++++ Text segment ++++

My fingers aren't used as pacifiers anymore, but they still get hell from all the scrubbing and cleaning and dishes and laundry and bathing of children's bodies and wiping of children's bottoms that my hands do. I even have "housewife's eczema," a form of contact dermatitis caused by overexposure to soap and water. It leaves my formerly soft hands dry, rough and cracked. And I am often so busy in a day that I skip showers, leaving my hair limp and greasy.
It was a treat to take a few trips where I could shower every day and enjoy my silky hair. It was a treat to grow my nails out for the reunion and the wedding, to paint and pamper them, to spend a few days not cleaning and let my skin soften, to doll my fingers up with now unaccustomed rings. And it was a treat to have you all compliment the end results and tell me I could be a hand model. Unlike David Duchovny's bit part as a former hand model in Zoolander (possibly one of the greatest movies ever made), I don't have the luxury of encasing my hands in glass to preserve their beauty, but it is nice to take them out of their rubber household gloves and show them off every now and then.






I love hands and I knew yours would be beautiful.
They sho are.
Peace,
Scout
Lovely hands.

++++ Data for analysis ++++

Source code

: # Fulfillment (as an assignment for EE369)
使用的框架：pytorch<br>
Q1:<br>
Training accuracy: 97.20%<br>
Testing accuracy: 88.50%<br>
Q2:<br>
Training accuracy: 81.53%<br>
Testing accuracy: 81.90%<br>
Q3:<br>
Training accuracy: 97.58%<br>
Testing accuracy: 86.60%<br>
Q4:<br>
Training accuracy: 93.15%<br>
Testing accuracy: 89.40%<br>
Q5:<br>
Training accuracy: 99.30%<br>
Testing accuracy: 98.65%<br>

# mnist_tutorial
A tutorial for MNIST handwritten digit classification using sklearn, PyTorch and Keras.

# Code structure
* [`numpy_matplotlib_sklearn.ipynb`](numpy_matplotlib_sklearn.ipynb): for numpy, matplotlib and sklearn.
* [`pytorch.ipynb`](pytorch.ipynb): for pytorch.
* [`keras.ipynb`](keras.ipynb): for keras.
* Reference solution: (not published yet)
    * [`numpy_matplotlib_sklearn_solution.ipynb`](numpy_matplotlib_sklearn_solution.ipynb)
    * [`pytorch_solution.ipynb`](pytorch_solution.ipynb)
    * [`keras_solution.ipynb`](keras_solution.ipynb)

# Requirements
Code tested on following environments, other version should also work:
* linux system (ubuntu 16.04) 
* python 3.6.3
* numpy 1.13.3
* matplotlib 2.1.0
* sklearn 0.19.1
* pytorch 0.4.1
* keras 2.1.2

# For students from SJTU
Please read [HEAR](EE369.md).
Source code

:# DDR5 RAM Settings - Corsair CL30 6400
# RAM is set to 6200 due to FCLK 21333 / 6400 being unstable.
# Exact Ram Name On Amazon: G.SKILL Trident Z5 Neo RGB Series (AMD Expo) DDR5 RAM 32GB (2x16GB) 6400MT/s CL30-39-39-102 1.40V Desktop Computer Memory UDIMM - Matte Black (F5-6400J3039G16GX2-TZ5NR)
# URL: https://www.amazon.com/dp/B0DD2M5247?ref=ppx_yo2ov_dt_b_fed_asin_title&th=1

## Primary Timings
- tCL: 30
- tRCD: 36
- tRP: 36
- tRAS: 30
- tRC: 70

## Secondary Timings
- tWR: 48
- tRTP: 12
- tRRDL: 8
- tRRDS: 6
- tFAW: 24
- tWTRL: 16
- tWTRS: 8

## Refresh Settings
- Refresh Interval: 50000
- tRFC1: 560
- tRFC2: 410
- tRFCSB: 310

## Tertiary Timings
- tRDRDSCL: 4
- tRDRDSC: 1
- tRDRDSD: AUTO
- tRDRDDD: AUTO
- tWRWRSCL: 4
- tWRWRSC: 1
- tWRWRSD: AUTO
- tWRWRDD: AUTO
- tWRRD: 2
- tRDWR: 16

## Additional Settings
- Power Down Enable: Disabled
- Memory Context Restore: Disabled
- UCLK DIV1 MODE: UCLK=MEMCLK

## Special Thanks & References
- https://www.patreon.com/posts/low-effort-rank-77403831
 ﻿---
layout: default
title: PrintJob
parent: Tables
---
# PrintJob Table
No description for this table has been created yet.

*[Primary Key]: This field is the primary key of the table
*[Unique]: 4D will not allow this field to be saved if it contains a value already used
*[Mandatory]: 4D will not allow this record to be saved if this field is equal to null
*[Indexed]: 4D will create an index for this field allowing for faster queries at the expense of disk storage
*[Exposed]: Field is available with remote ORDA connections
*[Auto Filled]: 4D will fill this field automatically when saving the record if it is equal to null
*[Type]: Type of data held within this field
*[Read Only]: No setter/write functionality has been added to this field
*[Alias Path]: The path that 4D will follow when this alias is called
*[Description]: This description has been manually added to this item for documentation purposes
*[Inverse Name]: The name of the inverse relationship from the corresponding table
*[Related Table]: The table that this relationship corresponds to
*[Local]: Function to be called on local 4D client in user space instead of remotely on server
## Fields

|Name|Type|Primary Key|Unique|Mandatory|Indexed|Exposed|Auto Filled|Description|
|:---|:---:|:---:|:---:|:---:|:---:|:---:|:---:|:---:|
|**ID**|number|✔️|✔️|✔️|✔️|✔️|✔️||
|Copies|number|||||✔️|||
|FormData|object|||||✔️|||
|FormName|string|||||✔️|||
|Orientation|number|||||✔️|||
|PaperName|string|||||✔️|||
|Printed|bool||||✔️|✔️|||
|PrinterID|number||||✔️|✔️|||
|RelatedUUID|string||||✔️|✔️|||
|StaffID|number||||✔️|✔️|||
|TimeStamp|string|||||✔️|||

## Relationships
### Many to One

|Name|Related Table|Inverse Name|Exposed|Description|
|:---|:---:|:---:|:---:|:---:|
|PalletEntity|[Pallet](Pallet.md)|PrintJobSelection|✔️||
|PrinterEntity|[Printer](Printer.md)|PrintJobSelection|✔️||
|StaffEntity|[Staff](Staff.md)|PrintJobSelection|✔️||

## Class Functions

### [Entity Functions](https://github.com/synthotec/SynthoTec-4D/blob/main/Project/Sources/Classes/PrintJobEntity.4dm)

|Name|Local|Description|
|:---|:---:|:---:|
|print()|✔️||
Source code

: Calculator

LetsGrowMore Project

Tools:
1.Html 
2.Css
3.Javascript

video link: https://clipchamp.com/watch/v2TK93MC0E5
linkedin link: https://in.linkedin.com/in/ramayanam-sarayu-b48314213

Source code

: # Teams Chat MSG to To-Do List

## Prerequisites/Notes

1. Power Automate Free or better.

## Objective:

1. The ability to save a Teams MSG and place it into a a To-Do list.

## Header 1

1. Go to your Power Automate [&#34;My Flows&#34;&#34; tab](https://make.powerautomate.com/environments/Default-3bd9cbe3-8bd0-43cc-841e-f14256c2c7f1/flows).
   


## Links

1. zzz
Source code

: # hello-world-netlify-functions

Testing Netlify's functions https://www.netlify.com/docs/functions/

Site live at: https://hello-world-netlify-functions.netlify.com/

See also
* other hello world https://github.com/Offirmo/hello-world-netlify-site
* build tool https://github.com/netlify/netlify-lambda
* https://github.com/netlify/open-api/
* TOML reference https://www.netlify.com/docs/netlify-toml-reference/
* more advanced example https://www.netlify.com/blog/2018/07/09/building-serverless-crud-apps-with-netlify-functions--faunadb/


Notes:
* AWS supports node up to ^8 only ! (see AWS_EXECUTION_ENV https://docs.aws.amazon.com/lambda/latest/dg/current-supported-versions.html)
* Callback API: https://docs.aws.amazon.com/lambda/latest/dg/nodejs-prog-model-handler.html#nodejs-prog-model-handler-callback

++++

• **Assigned task A**
In the post about hands, replace "treat" with "pleasure" and give everything from "It was a treat to take" down to "They sho are.".
• **Assigned task B**
Decide whether each statement agrees with the post about hands, answering yes or no and quoting the deciding words: (i) The author has a condition called "housewife's eczema." (ii) The author's hands are kept encased in glass to preserve their beauty. (iii) The author grew out the nails for the reunion and the wedding.
• **Assigned task C**
Carry the post about hands and its comments on from their last line.
The material has no connection to the text.

• **Exercise answer A**
It was a pleasure to take a few trips where I could shower every day and enjoy my silky hair. It was a pleasure to grow my nails out for the reunion and the wedding, to paint and pamper them, to spend a few days not cleaning and let my skin soften, to doll my fingers up with now unaccustomed rings. And it was a pleasure to have you all compliment the end results and tell me I could be a hand model. Unlike David Duchovny's bit part as a former hand model in Zoolander (possibly one of the greatest movies ever made), I don't have the luxury of encasing my hands in glass to preserve their beauty, but it is nice to take them out of their rubber household gloves and show them off every now and then.






I love hands and I knew yours would be beautiful.
They sho are.

• **Exercise answer B**
(i) Yes: "I even have "housewife's eczema," a form of contact dermatitis caused by overexposure to soap and water."
(ii) No: "I don't have the luxury of encasing my hands in glass to preserve their beauty"
(iii) Yes: "It was a treat to grow my nails out for the reunion and the wedding"

• **Exercise answer C**
And I must say, it was wonderfully refreshing to read about body love, rather than the loathing that is so often spoken of.
May we all write such mediations to our favorite body parts and, on occasion, take time to pamper then and bring them out of the wear and tear of daily life and let them play.
lovely hands. love the Zoolander reference! The best thing about that movie is that it is mostly true. I've worked with many models and Zoolander was almost a documentary. Ha!
That's a pretty picture!
I get excited about my nails when they are long and painted because they remind me of my grandmother's hands.
Why, yes you do have lovely hands. I've always been jealous of women with nice nails because mine just don't grow and, if they ever do, they split. Ugh! I'm the opposite from you in many ways. I like nearly every part of my body, except for my hands, feet and stomach.